Having imagined Jules to be the woman, as it's such a pretty name, I was shocked to find out that the female characters name was, in fact, Catherine. This would be the smallest tremor of shock I would experience for the duration of the film.
For some months now, I've been picking at a screenplay about an ex-girlfriend's free-spirited, nonchalance for the world. Her vile ways with numerous and various men, all the while up keeping a relationship with me. I'm not bitter, you can't be when you're ignorant to the ways of the floozy. I just thought it would make an interesting character study; going into the depths of what makes this girl the way she is.

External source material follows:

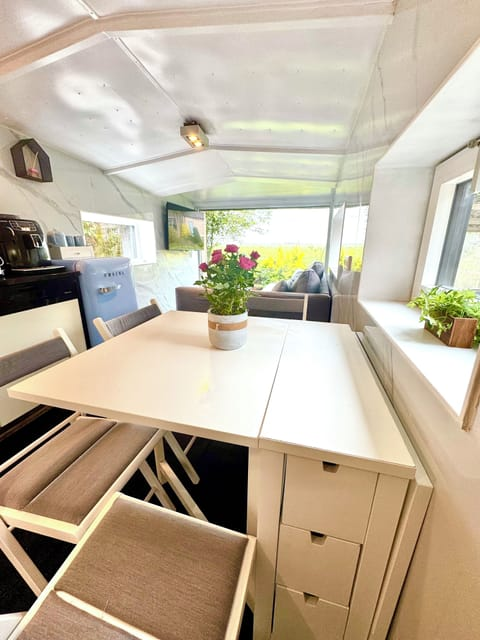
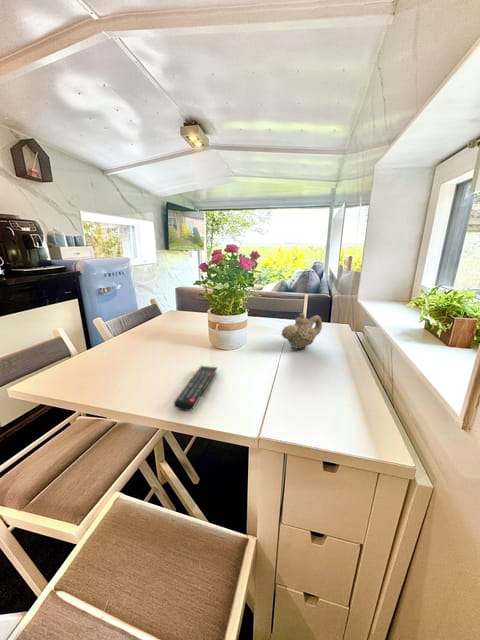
+ remote control [173,365,218,412]
+ teapot [281,312,323,350]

Soon, though, I came to the conclusion that searching for a reason "why" would be less entertaining than showing the actual results of the "why". I think it'd be more surreal to see her actions as they are committed, as a result of impulse, rather than due to years of Mommy hating. Whoa - getting off subject.
Jules & Jim, yeah. So basically, watching this movie brought to the forefront these memories of all my exes. Memories I had thought were repressed to my subconscious. This girl, and her relationship with these men, brought about an intercourse of loathe and love. I was actually drawn to her and wanted her to be apart of my life, if not me apart of hers. Certain scenes, though, frightened me in all her hostility and disdain towards her male subjects, particularly Jules.

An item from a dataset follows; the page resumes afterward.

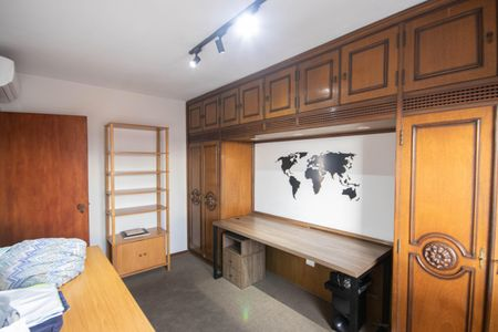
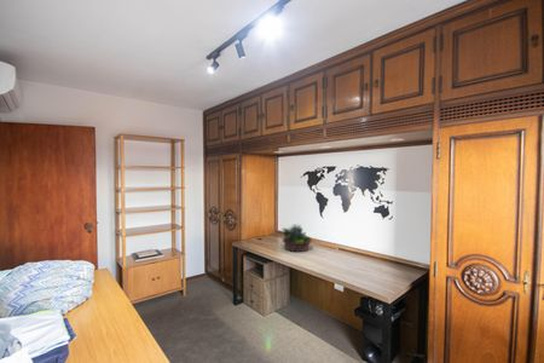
+ succulent planter [280,223,313,253]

I've already penned, in detail, the way I wanted certain scenes to play out. And here, right before my eyes, it was happening within a film crafted by the mind of someone else. The script I was working on now seemed to have already been done, and it had been, by Francois Truffaut. I'd say that's an admirable thing, but this is the only film from Truffaut that I've witnessed, as of yet. I dig the whole French New Wave thing; Godard is a new liking of mine. But I'm not some pretentious film snob; I merely pretend to be when I'm at the local art college. I do a lot of wine drinking and cheese eating whilst complaining about how "self-indulgent" Fellini was.
You see what happens when I start to talk about film. I get off subject quicker than my sex life does. This was one of the most profound nights I've had in recent history; here I am not able to think of a single, solitary thing, profound, to say. It's all minutia.
Well, anyways, my whole point was that viewing this film last night has brought about some sort of epiphany. I don't know what it is, just yet, but my intuitive side is telling me, tonight, to shut myself off from the objective world and hammer out a screenplay, John Henry style. If you don't know who John Henry is then you'll have to look up "folklore". He was one tough s.o.b. and he got it DONE.
Progress reports at a later time. Wine, Cigarettes and Coffee. Oh, and cheese.